Information shown START

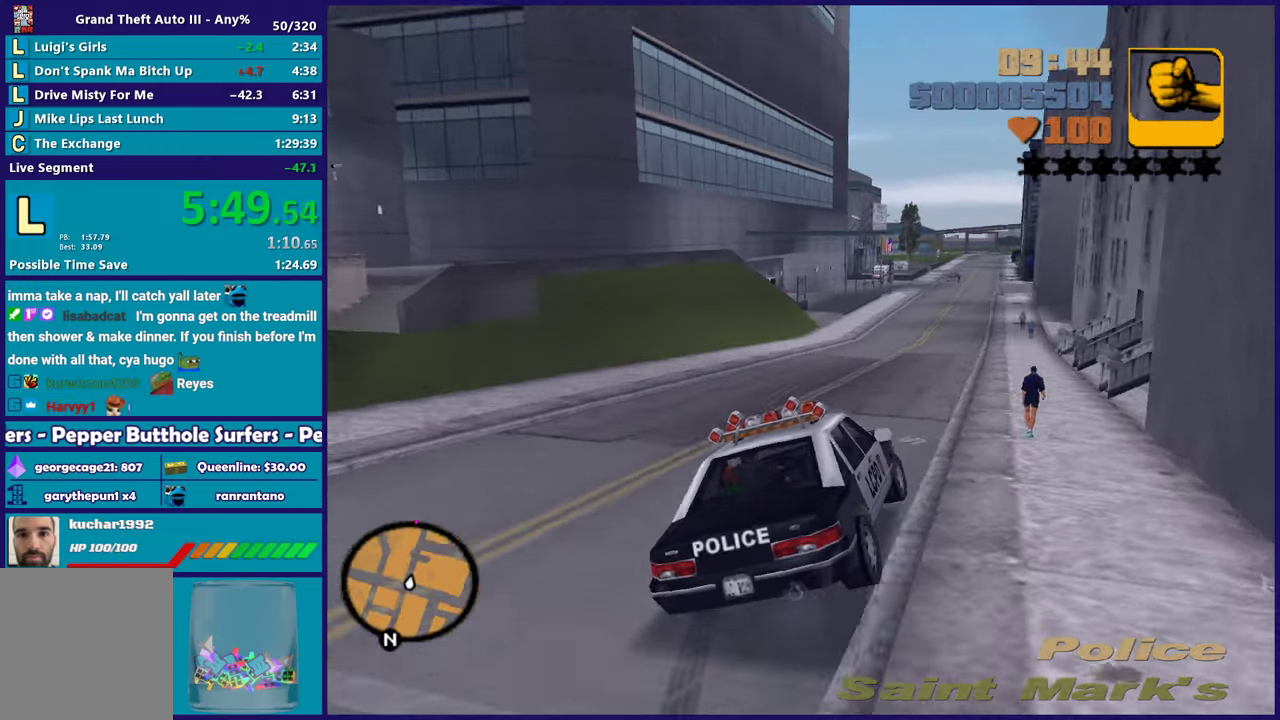
{"dt_ms": 500, "buttons": ["R2"], "left_stick": "right", "right_stick": "center", "button_events": []}
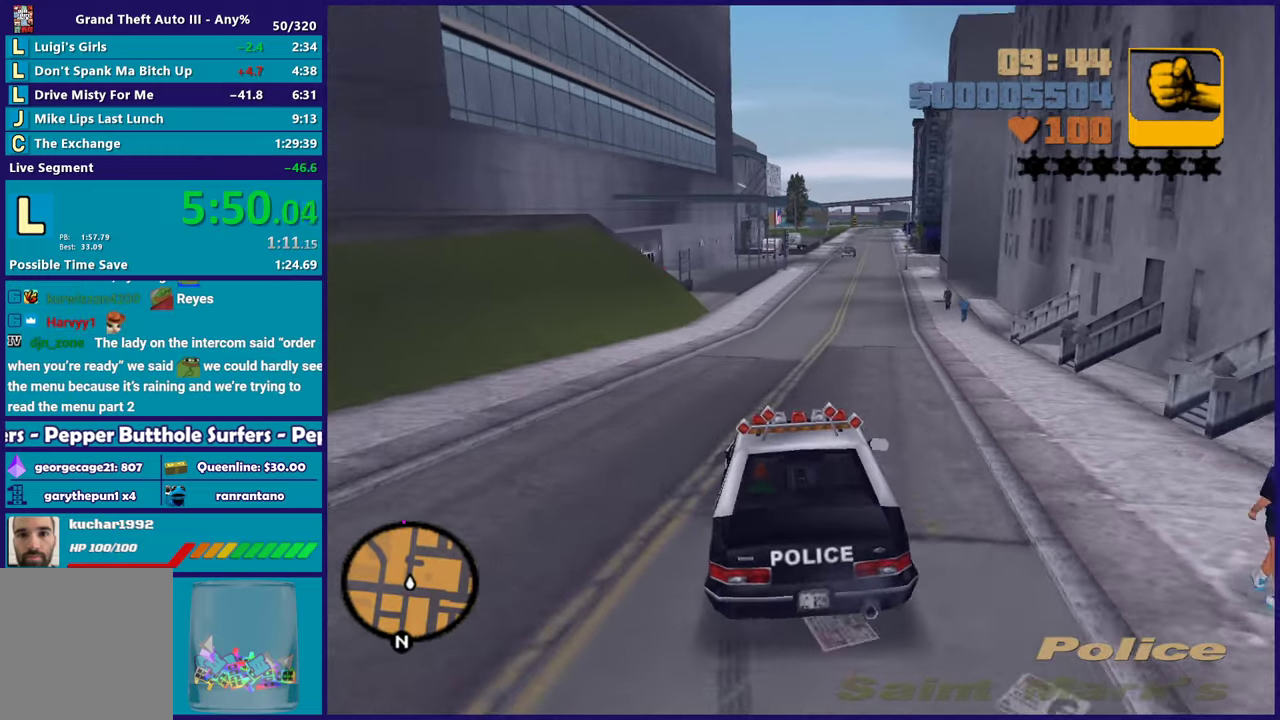
{"dt_ms": 500, "buttons": ["R2"], "left_stick": "right", "right_stick": "center", "button_events": []}
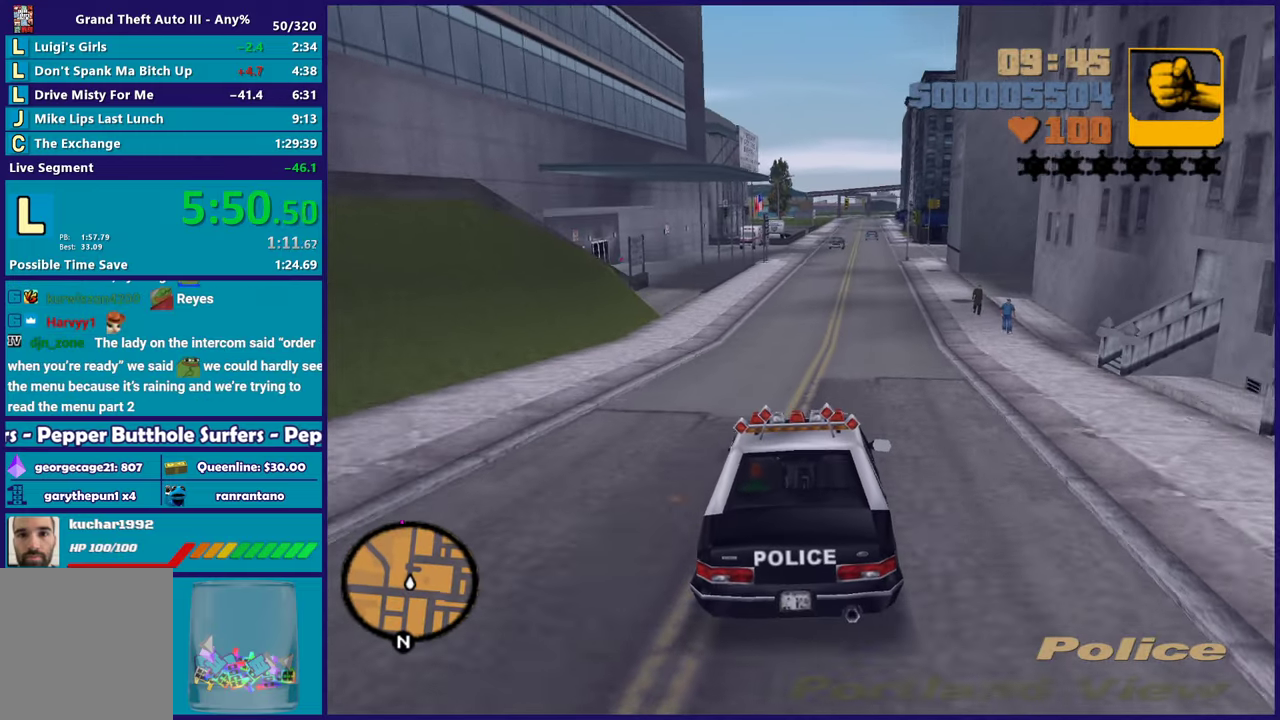
{"dt_ms": 500, "buttons": ["R2"], "left_stick": "up-left", "right_stick": "center", "button_events": []}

Information shown END

Exercise objective.
Before you finish, make sure every line above has been repeated exactly and no picture remains in the copy.

Task answer.
{"dt_ms": 500, "buttons": ["R2"], "left_stick": "right", "right_stick": "center", "button_events": []}
{"dt_ms": 500, "buttons": ["R2"], "left_stick": "right", "right_stick": "center", "button_events": []}
{"dt_ms": 500, "buttons": ["R2"], "left_stick": "up-left", "right_stick": "center", "button_events": []}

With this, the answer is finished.